What you should do ▸
There is one span to output from the data below: the lines starting at the line with "Idées de publications Instagram" and ending at the line with "travail, il est". Output it exactly, ends included, nothing more.

The data ▸
BEGIN
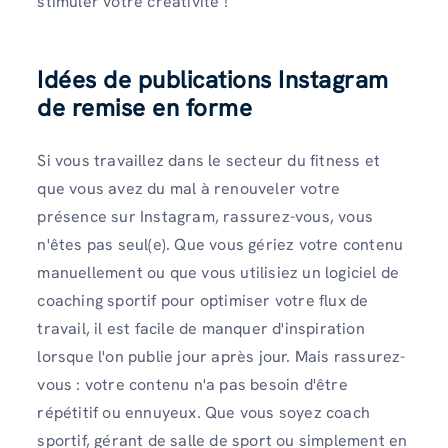
stimuler votre créativité !
Idées de publications Instagram
de remise en forme
Si vous travaillez dans le secteur du fitness et
que vous avez du mal à renouveler votre
présence sur Instagram, rassurez-vous, vous
n'êtes pas seul(e). Que vous gériez votre contenu
manuellement ou que vous utilisiez un logiciel de
coaching sportif pour optimiser votre flux de
travail, il est facile de manquer d'inspiration
lorsque l'on publie jour après jour. Mais rassurez-
vous : votre contenu n'a pas besoin d'être
répétitif ou ennuyeux. Que vous soyez coach
sportif, gérant de salle de sport ou simplement en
END
Answer to this task ▸
Idées de publications Instagram
de remise en forme
Si vous travaillez dans le secteur du fitness et
que vous avez du mal à renouveler votre
présence sur Instagram, rassurez-vous, vous
n'êtes pas seul(e). Que vous gériez votre contenu
manuellement ou que vous utilisiez un logiciel de
coaching sportif pour optimiser votre flux de
travail, il est facile de manquer d'inspiration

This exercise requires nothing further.